Sí, soy mala poeta, pero...

(Anticipo)

1. La adorable muertita

Tojo, el japonés, estaba totalmente decidido a jugarse por su amor. Acababan de sepultar a Analía en el imponente mausoleo de los Waldorf Putossi, en el cementerio de la Recoleta. “Mi adorada: al fin podremos realizar nuestras nupcias”, susurraba el delirante. Pensaba violarla, llevarse sus tetas como despojo romántico y dejar a cambio un crisantemo(1).

Era noche de diluvio. Con esa buena suerte que suelen tener los locos había saltado el paredón, sin que lo viesen, con ayuda de unos aparejos. Un monstruo amigo (antropófago retirado) le enseñó las mil y un tretas siouxs, cheyennes y pawnees para acceder a panteones supuestamente inviolables.

Luego de abrir la rechinante puerta iluminó las tinieblas con su linterna sorda. Muchos ataúdes lujosos, pero en el medio, sobre un catafalco, el sarcófago: como una pequeña tierra prometida:

ANALÍA WALDORF PUTOSSI

“Analía: te has ido con el amor de toda tu familia.

Que la muerte para ti sea leve.”(2)

El féretro era de cierre clásico. Nada de esas horribles chapas soldadas. De modo que la cosa, según suponía el japonés, venía fácil. Encaramóse de un salto y empezó a trabajar con una barreta. Le temblaban las manos, pero no de miedo sino de excitación. “Las cosas marchan bien. Adelante”, se dijo el romántico, sin saber que a esas mismas palabras las pronunció el general Custer un minuto antes de entrar a Little Big Horn.

Al fin logró levantar la tapa. Lo que ocurrió a continuación recuerda mucho a la escena del baño de la película Psicosis, del inmortal Alfred Hitchcock. Y hasta con la misma música:

“¡Quiii quiii! ¡Quiii quiii! ¡Quiii quiii!...”
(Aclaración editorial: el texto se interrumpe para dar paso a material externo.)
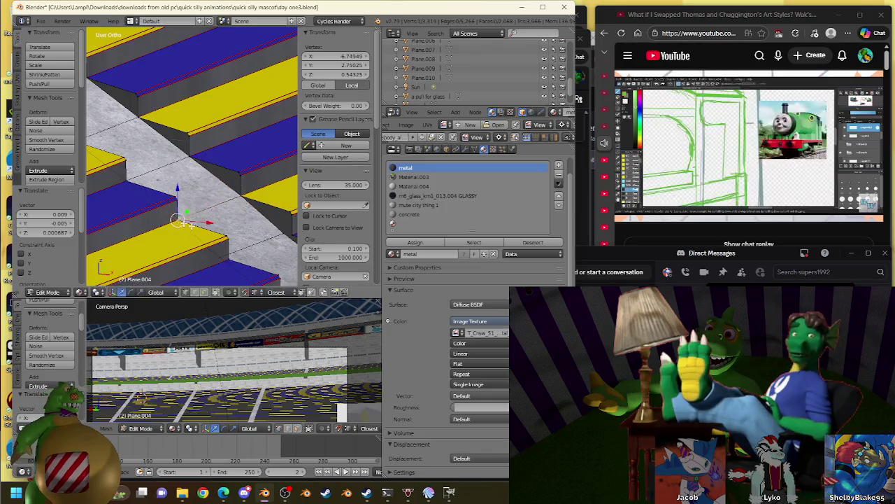
- Move the next aisle step-edge vertices into line with the stair steps
{"action": "middle_click_drag", "start_coordinate": [170, 218], "coordinate": [204, 191], "text": "shift"}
La muertita abrió los ojos. Al comprender su situación lanzó un alarido horripilante, muy clase “B”, y empezó a estrangular al pobre Tojo quien, como dice Homero, “Lo vio todo rojo, cayó al suelo, sus armas resonaron y pasó al Hades”.

Analía, en ese momento y para ser francos, tenía problemas lo suficientemente serios como para justificar el que no se preocupase demasiado por su desdichadísimo salvador. Hipando, gimiendo y sollozando, terminó de salir de su casita de muñecas; más se desplomó que bajó del catafalco y, por último, buscó la puerta del horror de los horrores. Afuera seguía el diluvio y ella sólo con su vestidito a manera de sudario, pero como cualquiera podrá imaginar eso no podía incomodarla dado lo que le estaba ocurriendo. A Analía le costaba creer que esto le pasase. En fin: desgracia con suerte. Al menos para ella, no sé si tanta para el japonés.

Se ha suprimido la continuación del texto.